The listing below holds a line with "Ne craignez donc" and a line with "Quiconque donc me". Reproduce those two lines exactly, plus everything between them.

Records to use:
-=-=-=-=-
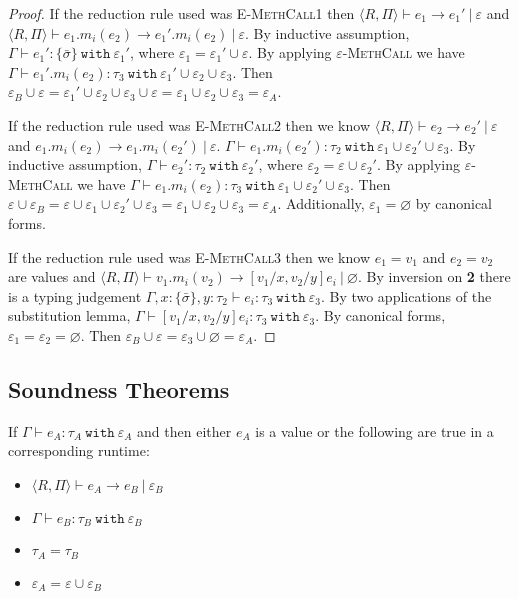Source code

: \documentclass[a4paper,UKenglish]{lipics-v2016}
\newcommand{\kw}[1]{\mathtt{ #1 }~}
\newcommand{\rctx}[0]{ \langle R, \Pi \rangle }
\begin{document}
\begin{proof}
\noindent
If the reduction rule used was \textsc{E-MethCall1} then $\rctx \vdash e_1 \longrightarrow e_1'~|~\varepsilon$ and $\rctx \vdash e_1.m_i(e_2) \longrightarrow e_1'.m_i(e_2)~|~\varepsilon$. By inductive assumption, $\Gamma \vdash e_1': \{ \bar \sigma \}~\kw{with} \varepsilon_1'$, where $\varepsilon_1 = \varepsilon_1' \cup \varepsilon$. By applying \textsc{$\varepsilon$-MethCall} we have $\Gamma \vdash e_1'.m_i(e_2): \tau_3~\kw{with} \varepsilon_1' \cup \varepsilon_2 \cup \varepsilon_3$. Then $\varepsilon_B \cup \varepsilon = \varepsilon_1' \cup \varepsilon_2 \cup \varepsilon_3 \cup \varepsilon = \varepsilon_1 \cup \varepsilon_2 \cup \varepsilon_3 = \varepsilon_A$.

If the reduction rule used was \textsc{E-MethCall2} then we know $\rctx \vdash e_2 \longrightarrow e_2'~|~\varepsilon$ and $e_1.m_i(e_2) \longrightarrow e_1.m_i(e_2')~|~\varepsilon$. $\Gamma \vdash e_1.m_i(e_2'): \tau_2~\kw{with} \varepsilon_1 \cup \varepsilon_2' \cup \varepsilon_3$. By inductive assumption, $\Gamma \vdash e_2': \tau_2~\kw{with} \varepsilon_2'$, where $\varepsilon_2 = \varepsilon \cup \varepsilon_2'$. By applying \textsc{$\varepsilon$-MethCall} we have $\Gamma \vdash e_1.m_i(e_2): \tau_3~\kw{with} \varepsilon_1 \cup \varepsilon_2' \cup \varepsilon_3$. Then $\varepsilon \cup \varepsilon_B = \varepsilon \cup \varepsilon_1 \cup \varepsilon_2' \cup \varepsilon_3 = \varepsilon_1 \cup \varepsilon_2 \cup \varepsilon_3 = \varepsilon_A$. Additionally, $\varepsilon_1 = \varnothing$ by canonical forms.

If the reduction rule used was \textsc{E-MethCall3} then we know $e_1 = v_1$ and $e_2 = v_2$ are values and $\rctx \vdash v_1.m_i(v_2) \longrightarrow [v_1/x, v_2/y]e_i~|~\varnothing$. By inversion on \textbf{2} there is a typing judgement $\Gamma, x: \{ \bar \sigma \}, y: \tau_2 \vdash e_i: \tau_3~\kw{with} \varepsilon_3$. By two applications of the substitution lemma, $\Gamma \vdash [v_1/x, v_2/y]e_i: \tau_3~\kw{with} \varepsilon_3$. By canonical forms, $\varepsilon_1 = \varepsilon_2 = \varnothing$. Then $\varepsilon_B \cup \varepsilon = \varepsilon_3 \cup \varnothing = \varepsilon_A$.
\end{proof}

\subsection{Soundness Theorems}

\begin{theorem}
If $\Gamma \vdash e_A: \tau_A~\kw{with} \varepsilon_A$ and then either $e_A$ is a value or the following are true in a corresponding runtime:
\begin{itemize}
	\item $\rctx \vdash e_A \longrightarrow e_B~|~\varepsilon_B$
	\item $\Gamma \vdash e_B: \tau_B~\kw{with} \varepsilon_B$
	\item $\tau_A = \tau_B$
	\item $\varepsilon_A = \varepsilon \cup \varepsilon_B$
\end{itemize}

\end{theorem}
\end{document}
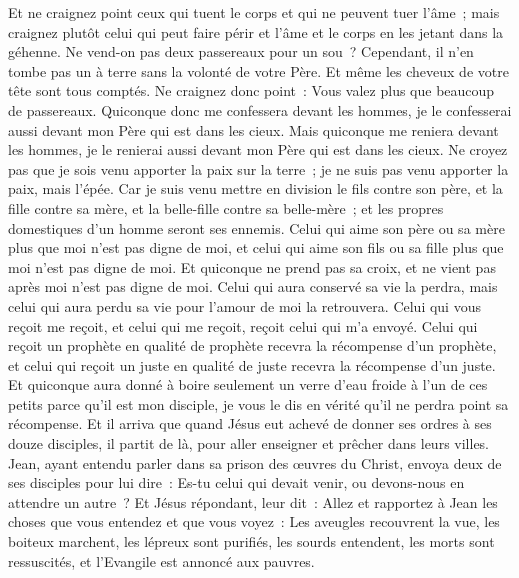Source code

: \begin{multicols}{2}
Et ne craignez point ceux qui tuent le corps et qui ne peuvent tuer l'âme~; mais craignez plutôt celui qui peut faire périr et l'âme et le corps en les jetant dans la géhenne.
Ne vend-on pas deux passereaux pour un sou~? Cependant, il n'en tombe pas un à terre sans la volonté de votre Père.
Et même les cheveux de votre tête sont tous comptés.
Ne craignez donc point~: Vous valez plus que beaucoup de passereaux.
Quiconque donc me confessera devant les hommes, je le confesserai aussi devant mon Père qui est dans les cieux.
Mais quiconque me reniera devant les hommes, je le renierai aussi devant mon Père qui est dans les cieux.
Ne croyez pas que je sois venu apporter la paix sur la terre~; je ne suis pas venu apporter la paix, mais l'épée.
Car je suis venu mettre en division le fils contre son père, et la fille contre sa mère, et la belle-fille contre sa belle-mère~;
et les propres domestiques d'un homme seront ses ennemis.
Celui qui aime son père ou sa mère plus que moi n'est pas digne de moi, et celui qui aime son fils ou sa fille plus que moi n'est pas digne de moi.
Et quiconque ne prend pas sa croix, et ne vient pas après moi n'est pas digne de moi.
Celui qui aura conservé sa vie la perdra, mais celui qui aura perdu sa vie pour l'amour de moi la retrouvera.
Celui qui vous reçoit me reçoit, et celui qui me reçoit, reçoit celui qui m'a envoyé.
Celui qui reçoit un prophète en qualité de prophète recevra la récompense d'un prophète, et celui qui reçoit un juste en qualité de juste recevra la récompense d'un juste.
Et quiconque aura donné à boire seulement un verre d'eau froide à l'un de ces petits parce qu'il est mon disciple, je vous le dis en vérité qu'il ne perdra point sa récompense.
\VerseOne{}Et il arriva que quand Jésus eut achevé de donner ses ordres à ses douze disciples, il partit de là, pour aller enseigner et prêcher dans leurs villes.
Jean, ayant entendu parler dans sa prison des œuvres du Christ, envoya deux de ses disciples pour lui dire~:
Es-tu celui qui devait venir, ou devons-nous en attendre un autre~?
Et Jésus répondant, leur dit~: Allez et rapportez à Jean les choses que vous entendez et que vous voyez~:
Les aveugles recouvrent la vue, les boiteux marchent, les lépreux sont purifiés, les sourds entendent, les morts sont ressuscités, et l'Evangile est annoncé aux pauvres.

\end{multicols}

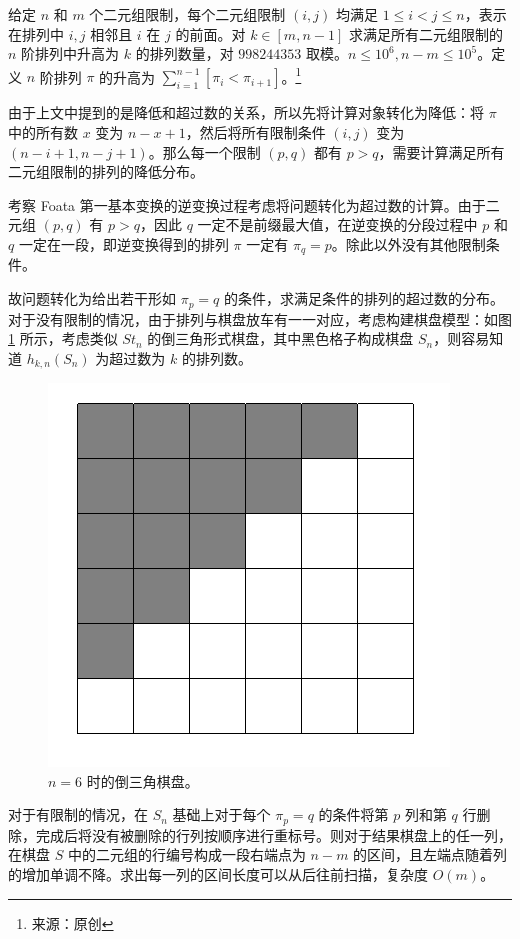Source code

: \documentclass{noithesis}
\begin{document}
	\begin{problem}
		给定 $n$ 和 $m$ 个二元组限制，每个二元组限制 $(i,j)$ 均满足 $1 \leq i<j \leq n$，表示在排列中 $i,j$ 相邻且 $i$ 在 $j$ 的前面。对 $k \in [m,n-1]$ 求满足所有二元组限制的 $n$ 阶排列中升高为 $k$ 的排列数量，对 $998244353$ 取模。$n \leq 10^6,n-m \leq 10^5$。定义 $n$ 阶排列 $\pi$ 的升高为 $\sum_{i=1}^{n-1} [\pi_i < \pi_{i+1}]$。\footnote{来源：原创}
	\end{problem}
	
	由于上文中提到的是降低和超过数的关系，所以先将计算对象转化为降低：将 $\pi$ 中的所有数 $x$ 变为 $n-x+1$，然后将所有限制条件 $(i,j)$ 变为 $(n-i+1,n-j+1)$。那么每一个限制 $(p,q)$ 都有 $p>q$，需要计算满足所有二元组限制的排列的降低分布。
	
	考察 Foata 第一基本变换的逆变换过程考虑将问题转化为超过数的计算。由于二元组 $(p,q)$ 有 $p>q$，因此 $q$ 一定不是前缀最大值，在逆变换的分段过程中 $p$ 和 $q$ 一定在一段，即逆变换得到的排列 $\pi$ 一定有 $\pi_q = p$。除此以外没有其他限制条件。
	
	故问题转化为给出若干形如 $\pi_p=q$ 的条件，求满足条件的排列的超过数的分布。对于没有限制的情况，由于排列与棋盘放车有一一对应，考虑构建棋盘模型：如图 \ref{f9} 所示，考虑类似 $St_n$ 的倒三角形式棋盘，其中黑色格子构成棋盘 $S_n$，则容易知道 $h_{k,n}(S_n)$ 为超过数为 $k$ 的排列数。
	
	\begin{figure}[h]
		\centering
		\caption{$n=6$ 时的倒三角棋盘。}
		\label{f9}
		\includegraphics[scale=0.35]{picture/figure9.png}
	\end{figure}
	
	对于有限制的情况，在 $S_n$ 基础上对于每个 $\pi_p = q$ 的条件将第 $p$ 列和第 $q$ 行删除，完成后将没有被删除的行列按顺序进行重标号。则对于结果棋盘上的任一列，在棋盘 $S$ 中的二元组的行编号构成一段右端点为 $n-m$ 的区间，且左端点随着列的增加单调不降。求出每一列的区间长度可以从后往前扫描，复杂度 $O(m)$。
	
\end{document}
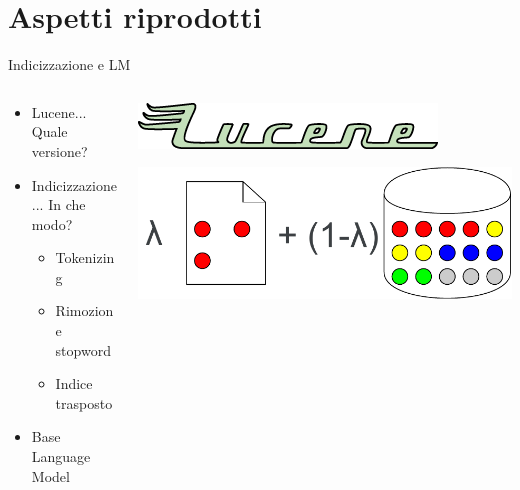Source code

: \section{Aspetti riprodotti}
\begin{frame}{Indicizzazione e LM}
    \begin{columns}
        \begin{column}{0.5\textwidth}
            \begin{itemize}
                \item Lucene... Quale versione?
            \end{itemize}
            \bigskip
            \begin{itemize}
                \item Indicizzazione... In che modo?
                      \begin{itemize}
                          \item Tokenizing
                          \item Rimozione stopword
                          \item Indice trasposto
                      \end{itemize}
            \end{itemize}
            \bigskip
            \begin{itemize}
                \item Base Language Model
            \end{itemize}
        \end{column}
        \begin{column}{0.5\textwidth}

            \bigskip
            \includegraphics[width=\columnwidth]{img/lucene_logo.png}
            
            \bigskip
            \bigskip
            \bigskip
            \bigskip
            \bigskip
            \bigskip
            \includegraphics[width=\columnwidth]{img/lm.pdf}
        \end{column}
    \end{columns}
\end{frame}

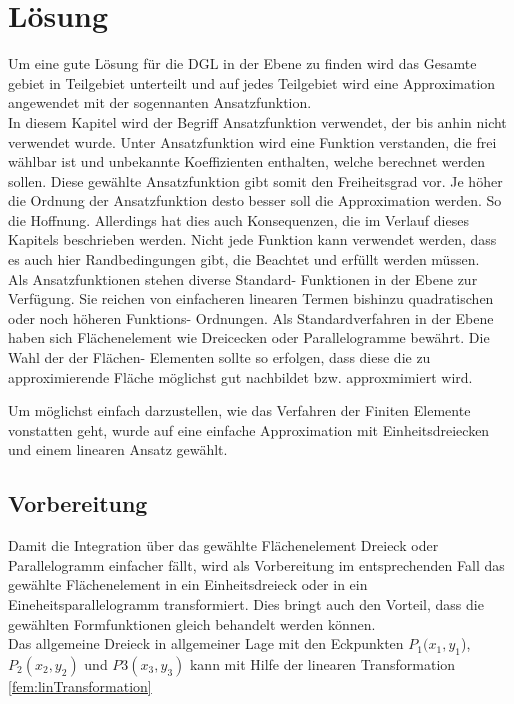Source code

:%
%
%
\section{Lösung
\label{fem:section:loesung}}
Um eine gute Lösung für die DGL in der Ebene zu finden wird das Gesamte gebiet in Teilgebiet unterteilt und auf jedes Teilgebiet wird eine Approximation angewendet mit der sogennanten Ansatzfunktion.\\
In diesem Kapitel wird der Begriff Ansatzfunktion verwendet, der bis anhin nicht verwendet wurde. Unter Ansatzfunktion wird eine Funktion verstanden, die frei wählbar ist und unbekannte Koeffizienten enthalten, welche berechnet werden sollen. Diese gewählte Ansatzfunktion gibt somit den Freiheitsgrad vor. Je höher die Ordnung der Ansatzfunktion desto besser soll die Approximation werden. So die Hoffnung. Allerdings hat dies auch Konsequenzen, die im Verlauf dieses Kapitels beschrieben werden. Nicht jede Funktion kann verwendet werden, dass es auch hier Randbedingungen gibt, die Beachtet und erfüllt werden müssen.\\

Als Ansatzfunktionen stehen diverse Standard- Funktionen in der Ebene zur Verfügung. Sie reichen von einfacheren linearen Termen bishinzu quadratischen oder noch höheren Funktions- Ordnungen. Als Standardverfahren in der Ebene haben sich Flächenelement wie Dreicecken oder Parallelogramme bewährt. Die Wahl der  der Flächen- Elementen sollte so erfolgen, dass diese die zu approximierende Fläche möglichst gut nachbildet bzw. approxmimiert wird.

Um möglichst einfach darzustellen, wie das Verfahren der Finiten Elemente vonstatten geht, wurde auf eine einfache Approximation mit Einheitsdreiecken und einem linearen Ansatz gewählt. 

\subsection{Vorbereitung}

Damit die Integration über das gewählte Flächenelement Dreieck oder Parallelogramm einfacher fällt, wird als Vorbereitung im entsprechenden Fall das gewählte Flächenelement in ein Einheitsdreieck oder in ein Eineheitsparallelogramm transformiert. Dies bringt auch den Vorteil, dass die gewählten Formfunktionen gleich behandelt werden können. \\
Das allgemeine Dreieck in allgemeiner Lage mit den Eckpunkten $P_1(x_1, y_1$), $ P_2(x_2, y_2)$ und $P3(x_3,y_3)$ kann mit Hilfe der linearen Transformation \ref{fem:linTransformation} 

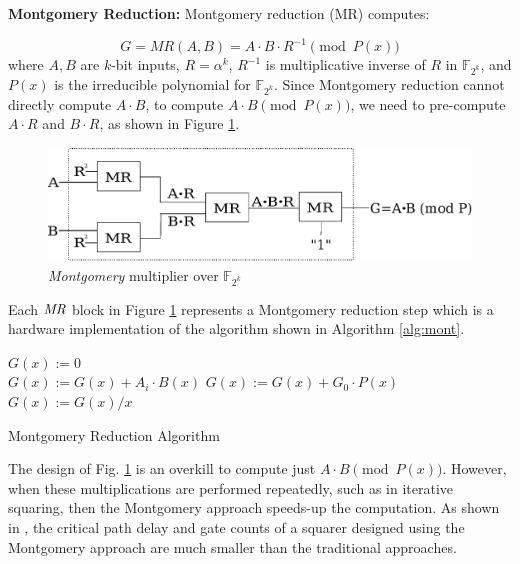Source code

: {\bf Montgomery Reduction:}  Montgomery reduction (MR) computes: 

\begin{equation}
G=MR(A,B)=A\cdot B \cdot R^{-1} \pmod {P(x)}
\end{equation}
where $A,B$ are $k$-bit inputs, $R={\alpha}^k$, $R^{-1}$ is multiplicative
inverse of $R$ in $\mathbb{F}_{2^k}$, and $P(x)$ is the irreducible polynomial for
$\mathbb{F}_{2^k}$. Since Montgomery reduction cannot directly compute $A\cdot B$, 
to compute $A\cdot B \pmod {P(x)}$, we need to pre-compute $A\cdot R$ and $B\cdot R$,
as shown in Figure \ref{fig:mm4}.  

\begin{figure}[t]
	\begin{center}
	\includegraphics[scale=0.50]{figures/mmcircuit.eps}
	\end{center}
	\caption{{\it Montgomery} multiplier over $\mathbb{F}_{2^k}$}
	\label{fig:mm4}
\end{figure}

Each $\it MR$ block in Figure \ref{fig:mm4} represents a Montgomery reduction step which 
is a hardware implementation of the algorithm shown in Algorithm \ref{alg:mont}. 

\begin{algorithm}
\SetAlgoNoLine

  $G(x):=$0 \\
  {
	$G(x):=G(x)+A_i\cdot B(x)$ 
	$G(x):=G(x)+G_0\cdot P(x)$ 
	$G(x):=G(x) / x$ 
  }
\caption{Montgomery Reduction Algorithm \cite{acar:1998}}\label{alg:mont}
\end{algorithm}

The design of Fig. \ref{fig:mm4} is an overkill to compute just
$A\cdot B \pmod{ P(x)}$. However, when these multiplications are
performed repeatedly, such as in iterative squaring, then the
Montgomery approach speeds-up the computation. 
As shown in \cite{wu:2002}, the critical path delay and gate counts of a squarer designed using the Montgomery
approach are much smaller than the traditional approaches.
-=-=-=-=-
Reply to the exercise:
Ne craignez donc point~: Vous valez plus que beaucoup de passereaux.
Quiconque donc me confessera devant les hommes, je le confesserai aussi devant mon Père qui est dans les cieux.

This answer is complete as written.